- Opening Delimiter -

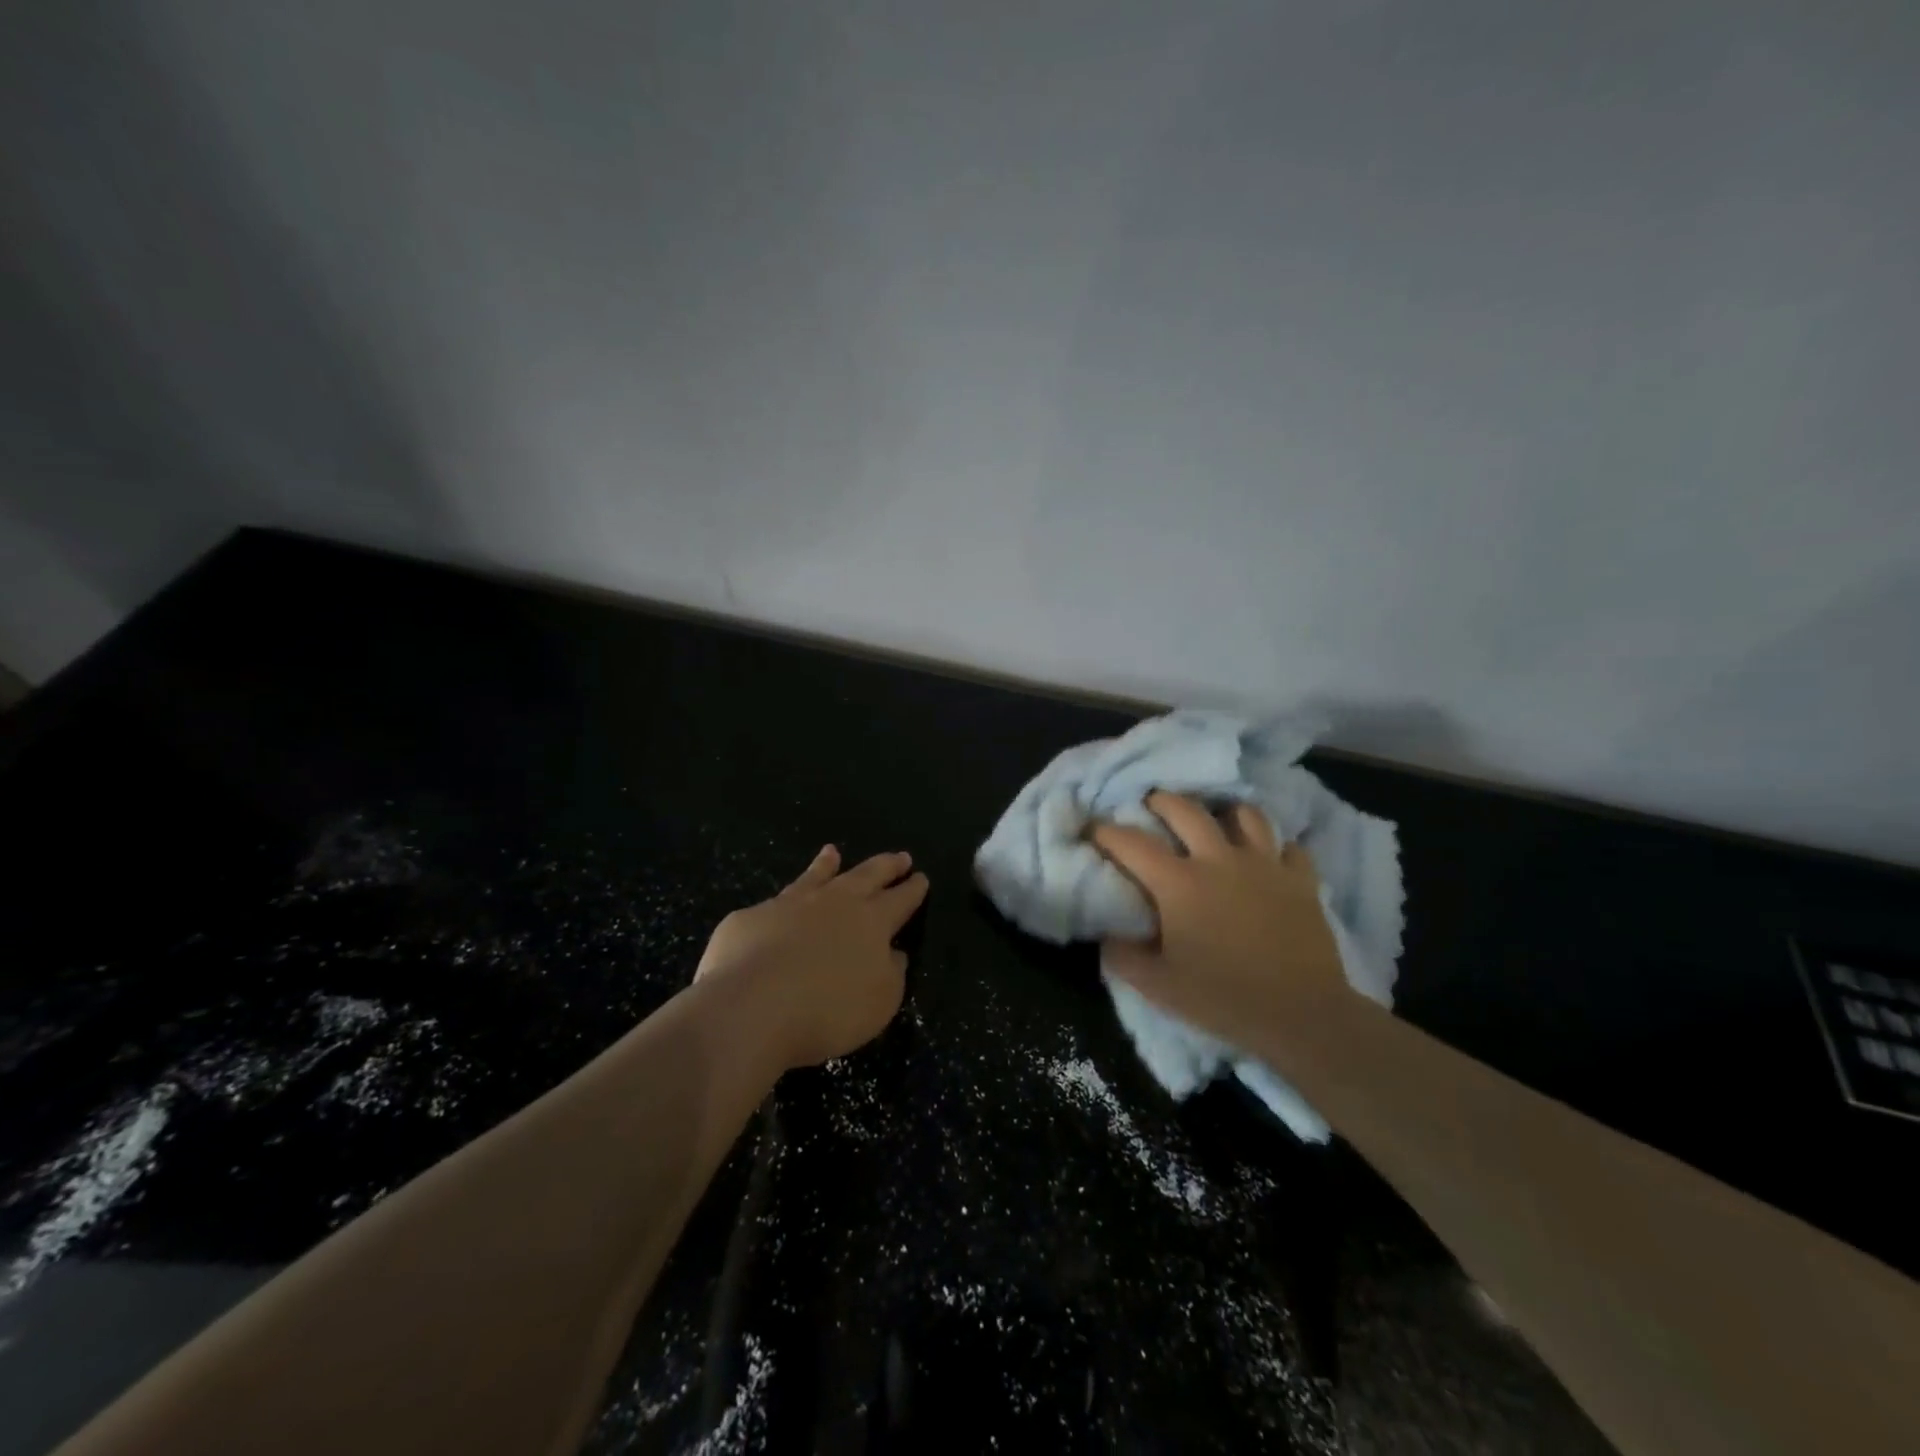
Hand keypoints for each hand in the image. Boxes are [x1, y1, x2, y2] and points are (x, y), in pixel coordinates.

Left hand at [694, 845, 928, 1070]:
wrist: (752, 1005)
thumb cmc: (828, 1011)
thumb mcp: (879, 1002)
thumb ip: (891, 974)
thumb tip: (894, 953)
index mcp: (872, 922)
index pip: (900, 900)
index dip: (912, 889)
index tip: (921, 877)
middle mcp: (835, 903)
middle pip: (866, 876)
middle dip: (886, 866)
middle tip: (900, 857)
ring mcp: (791, 905)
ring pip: (816, 877)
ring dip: (827, 865)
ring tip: (832, 851)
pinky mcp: (752, 918)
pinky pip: (774, 903)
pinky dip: (784, 898)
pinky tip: (776, 905)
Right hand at [1091, 792, 1347, 1040]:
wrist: (1302, 1016)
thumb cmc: (1224, 998)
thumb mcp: (1158, 987)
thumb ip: (1122, 956)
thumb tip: (1107, 934)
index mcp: (1179, 883)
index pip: (1131, 843)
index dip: (1105, 832)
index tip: (1093, 830)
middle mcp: (1219, 860)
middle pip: (1185, 809)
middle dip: (1160, 802)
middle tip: (1150, 807)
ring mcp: (1264, 865)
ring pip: (1244, 815)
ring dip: (1224, 814)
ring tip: (1216, 823)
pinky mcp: (1301, 880)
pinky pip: (1289, 846)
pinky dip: (1275, 847)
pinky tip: (1268, 858)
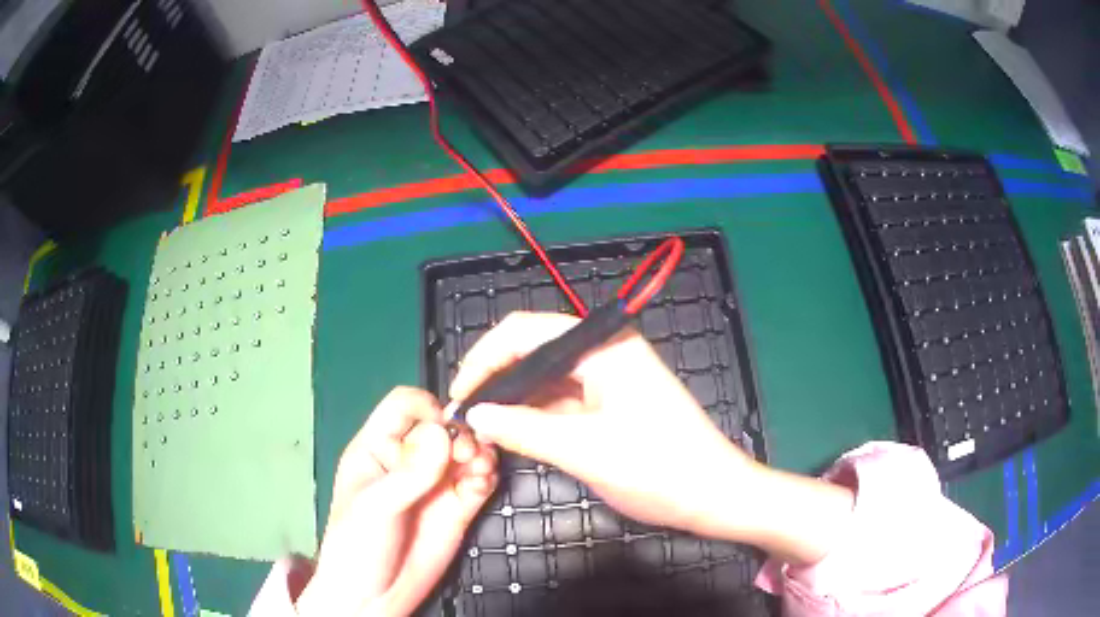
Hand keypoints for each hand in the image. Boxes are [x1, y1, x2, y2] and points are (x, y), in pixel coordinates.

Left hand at [296, 387, 497, 615]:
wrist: (375, 597)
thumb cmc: (357, 546)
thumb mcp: (375, 507)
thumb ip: (409, 473)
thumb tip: (444, 432)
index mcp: (377, 448)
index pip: (404, 406)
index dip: (427, 409)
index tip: (445, 429)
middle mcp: (410, 460)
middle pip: (443, 425)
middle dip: (460, 433)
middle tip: (467, 454)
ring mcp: (436, 484)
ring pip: (466, 450)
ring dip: (480, 452)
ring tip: (480, 469)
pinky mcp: (459, 507)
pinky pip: (480, 479)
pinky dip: (488, 474)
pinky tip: (484, 481)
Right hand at [451, 312, 853, 564]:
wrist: (712, 495)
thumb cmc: (657, 468)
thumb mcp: (582, 450)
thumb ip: (522, 429)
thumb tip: (474, 415)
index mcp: (603, 346)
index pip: (525, 332)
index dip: (485, 359)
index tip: (459, 395)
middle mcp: (604, 351)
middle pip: (533, 351)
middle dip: (496, 380)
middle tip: (465, 416)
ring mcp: (609, 377)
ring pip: (546, 378)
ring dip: (513, 400)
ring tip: (481, 427)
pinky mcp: (611, 402)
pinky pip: (562, 399)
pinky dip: (535, 414)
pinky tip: (512, 432)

- Closing Delimiter -

_WHAT IS BEING ASKED:_ Please keep every line of the data the same when you reproduce it, and keep every picture out.

_EXERCISE SOLUTION:_
Hand keypoints for each hand in the image. Boxes are [x1, y1, x2, y2] and points are (x, y), in pixel coordinates.

Left hand at [694, 845, 928, 1070]:
wrist: (752, 1005)
thumb cmc: (828, 1011)
thumb mcp: (879, 1002)
thumb ip: (891, 974)
thumb tip: (894, 953)
index mcp: (872, 922)
index pip: (900, 900)
index dip: (912, 889)
index tip: (921, 877)
middle mcp: (835, 903)
middle pip: (866, 876)
middle dip: (886, 866)
middle tip: (900, 857)
ring mcp: (791, 905)
ring pip: (816, 877)
ring dip: (827, 865)
ring tip: (832, 851)
pinky mcp: (752, 918)
pinky pip: (774, 903)
pinky dip: (784, 898)
pinky tip: (776, 905)
Right hand at [1091, 792, 1347, 1040]:
wrist: (1302, 1016)
thumb cmc: (1224, 998)
thumb mcp: (1158, 987)
thumb ip: (1122, 956)
thumb tip: (1107, 934)
index mcp: (1179, 883)
index pip: (1131, 843)
index dip: (1105, 832)
index tip: (1093, 830)
middle mcp: (1219, 860)
middle pip: (1185, 809)
middle dip: (1160, 802)
middle tip: (1150, 807)
ring mcp: (1264, 865)
ring pip: (1244, 815)
ring dip: (1224, 814)
ring tip: (1216, 823)
pinky mcp: (1301, 880)
pinky pip: (1289, 846)
pinky dip: (1275, 847)
pinky tip: (1268, 858)
Hand keypoints for each hand in the image. Boxes are [x1, y1, x2, y2] and points are (x, y), in pixel coordinates.

Left hand at [296, 387, 497, 615]:
wrist: (375, 597)
thumb cmc: (357, 546)
thumb mcp: (375, 507)
thumb ip: (409, 473)
thumb tip: (444, 432)
index mcp: (377, 448)
index pip: (404, 406)
index dip: (427, 409)
index tip: (445, 429)
middle mcp: (410, 460)
middle pip: (443, 425)
middle dip: (460, 433)
middle tip: (467, 454)
ring mcp: (436, 484)
ring pip: (466, 450)
ring dip: (480, 452)
ring tip: (480, 469)
pinky mcp: (459, 507)
pinky pip: (480, 479)
pinky dip: (488, 474)
pinky tip: (484, 481)
Right hand at [451, 312, 853, 564]:
wrist: (712, 495)
thumb cmc: (657, 468)
thumb mcp: (582, 450)
thumb ip: (522, 429)
thumb tip: (474, 415)
index mcp: (603, 346)
index pip: (525, 332)
index dip: (485, 359)
index tip: (459, 395)
middle mcp: (604, 351)
middle pip: (533, 351)
middle dip: (496, 380)
middle tip: (465, 416)
ring mcp: (609, 377)
ring pip: (546, 378)
ring dip: (513, 400)
ring tip: (481, 427)
pinky mcp: (611, 402)
pinky pip: (562, 399)
pinky dip: (535, 414)
pinky tip: (512, 432)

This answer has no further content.